Tumor Heterogeneity

During tumor growth, tumor cells acquire somatic mutations that allow them to gain advantages over time compared to normal cells. As a result, tumor cell populations are typically heterogeneous consisting of multiple subpopulations with unique genomes. This is known as tumor heterogeneity. The homogeneous subpopulations are known as subclones and are an important target in precision medicine. We proposed a Bayesian feature allocation model to reconstruct tumor subclones using next-generation sequencing (NGS) data. The key innovation is the use of (phased) pairs of proximal single nucleotide variants for the subclone reconstruction. We utilized parallel tempering to achieve a better mixing Markov chain with highly multi-modal posterior distributions. We also developed trans-dimensional MCMC algorithm with transition probabilities that are based on splitting the data into training and test data sets to efficiently implement trans-dimensional MCMC sampling. Through simulation studies we showed that our model outperforms some earlier models by recovering the number of subclones as well as their structures more accurately. Applying our model to 30 pairs of head and neck cancer data, we successfully inferred their subclone structures and showed that tumor samples are generally more heterogeneous than their corresponding normal samples.
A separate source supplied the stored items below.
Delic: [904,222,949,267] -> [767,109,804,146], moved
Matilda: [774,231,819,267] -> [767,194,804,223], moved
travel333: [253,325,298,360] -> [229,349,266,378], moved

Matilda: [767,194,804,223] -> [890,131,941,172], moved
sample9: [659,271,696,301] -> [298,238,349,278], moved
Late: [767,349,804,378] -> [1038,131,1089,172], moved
Tumor evolution & concept of mutation pairs

Selected results:

Inferred number of subclones for tumor (in red) and matched normal (in blue) for 30 pairs of head and neck cancer data.
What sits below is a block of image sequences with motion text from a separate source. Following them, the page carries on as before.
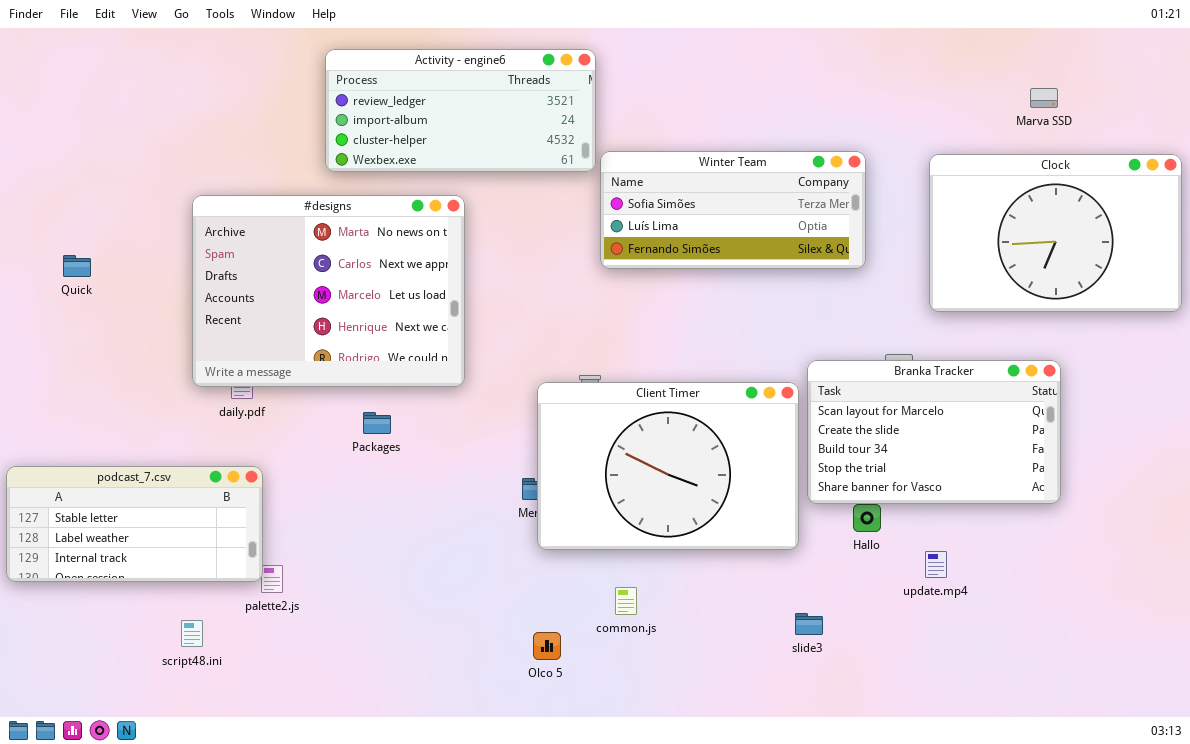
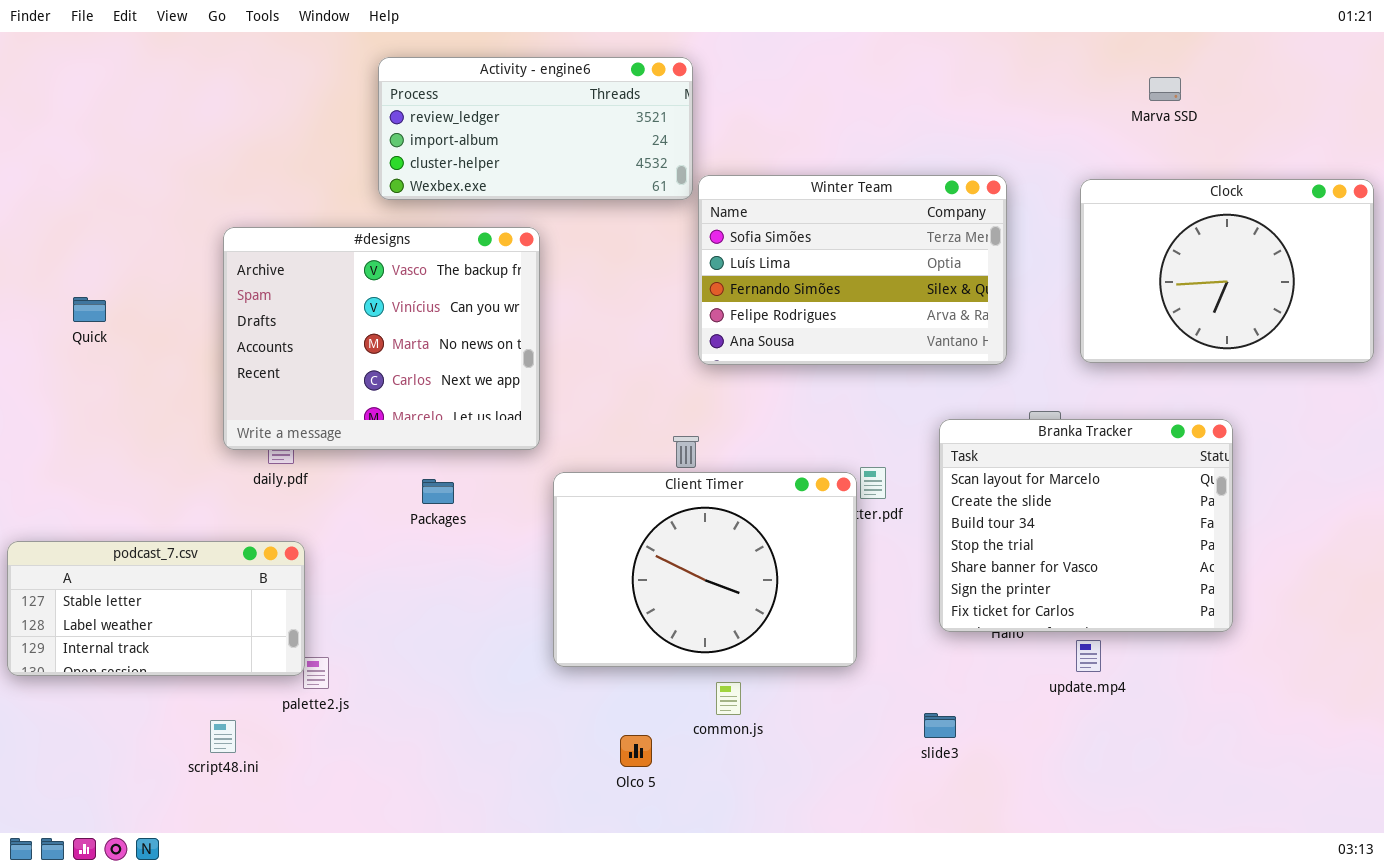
Marva SSD: [1030,88,1058,108] -> [1149,77,1181,101], moved
Winter Team: [600,151,866,269] -> [698,175,1007,365], resized
#designs: [192,195,465,387] -> [223,227,540,450], scrolled up 2 rows
Branka Tracker: [807,360,1061,504] -> [939,419,1233,632], resized
Client Timer: [537,382,799,550] -> [553,472,857,667], moved

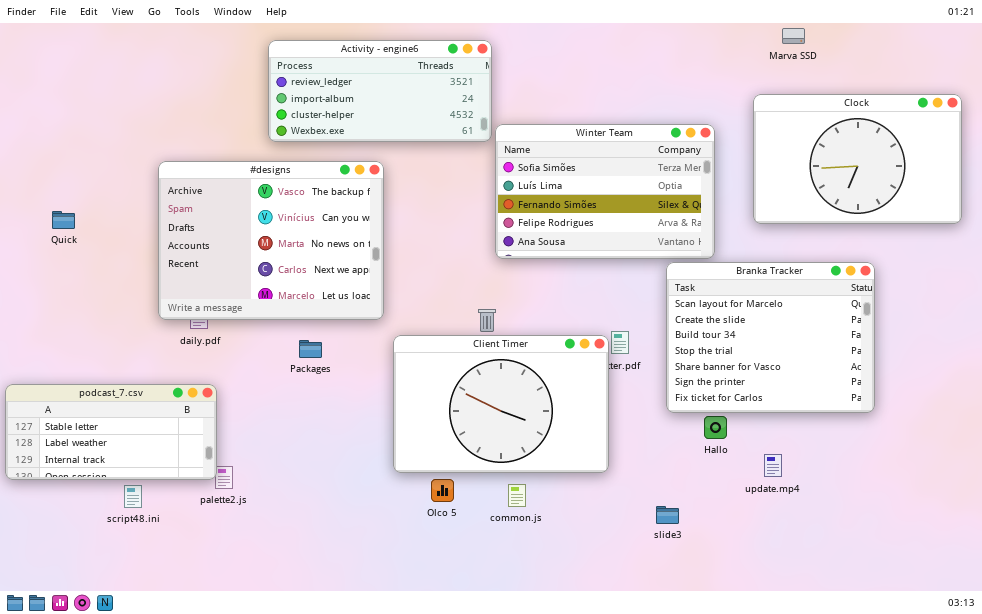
Marva SSD: [1149,77,1181,101] -> [782,28,805,44], moved
Clock: [1080,179,1374,363] -> [753,94,962,224], moved
Branka Tracker: [939,419,1233,632] -> [666,262,875,413], moved
script48.ini: [210,720,236,753] -> [124,485,142,508], moved
Olco 5: [620,735,652,767] -> [431,479,454,502], moved

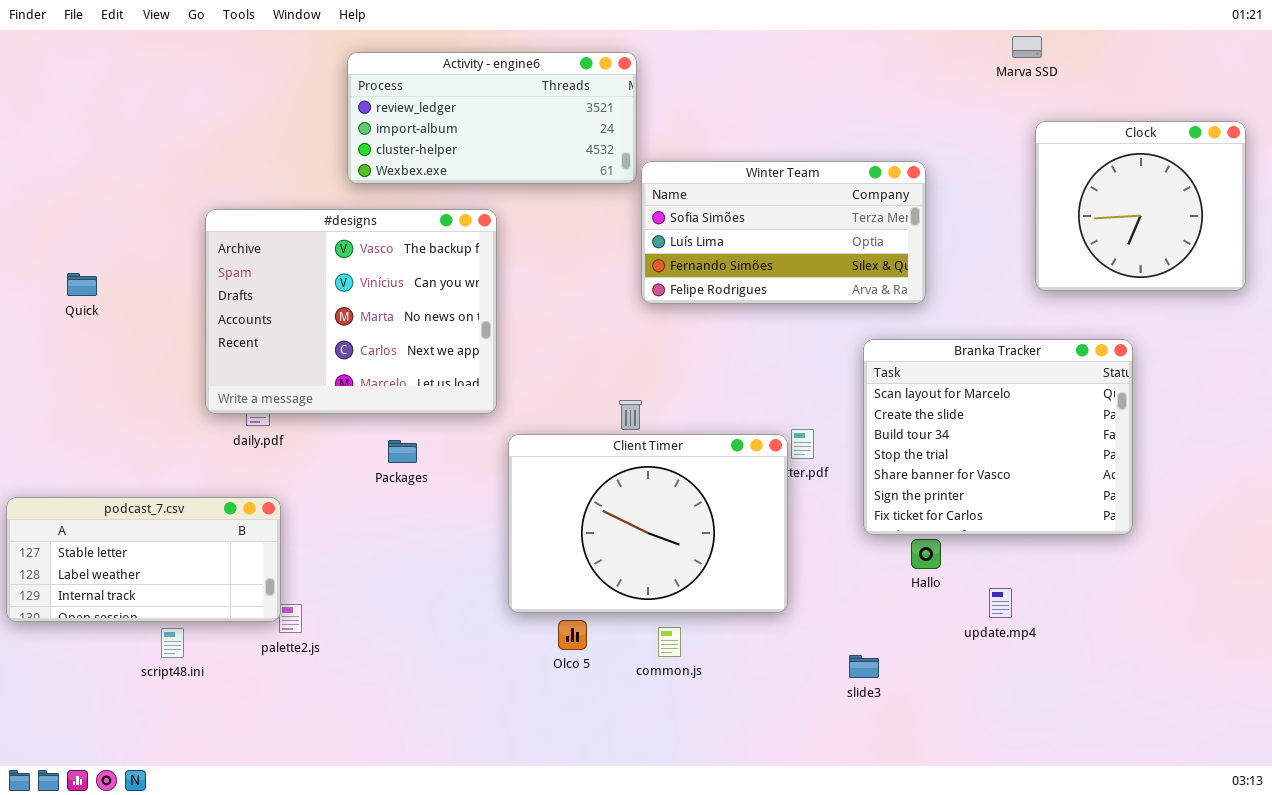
Clock: [753,94,962,224] -> [1035,121,1246,291], resized
Winter Team: [495,124,715,259] -> [641,161,926,304], resized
Inferred genotypes for randomly selected 6 pairs of head and neck cancer data.

A second research direction addresses another important aspect of statistical inference for tumor heterogeneity, aiming to recover the potential phylogenetic relationship of subclones. Such inference can enrich our understanding significantly on subclone evolution and cancer development. We developed a tree-based feature allocation model, which explicitly models dependence structure among subclones. We adapted our MCMC sampling techniques to efficiently search the tree space. We analyzed a lung cancer data set and inferred the underlying evolutionary process.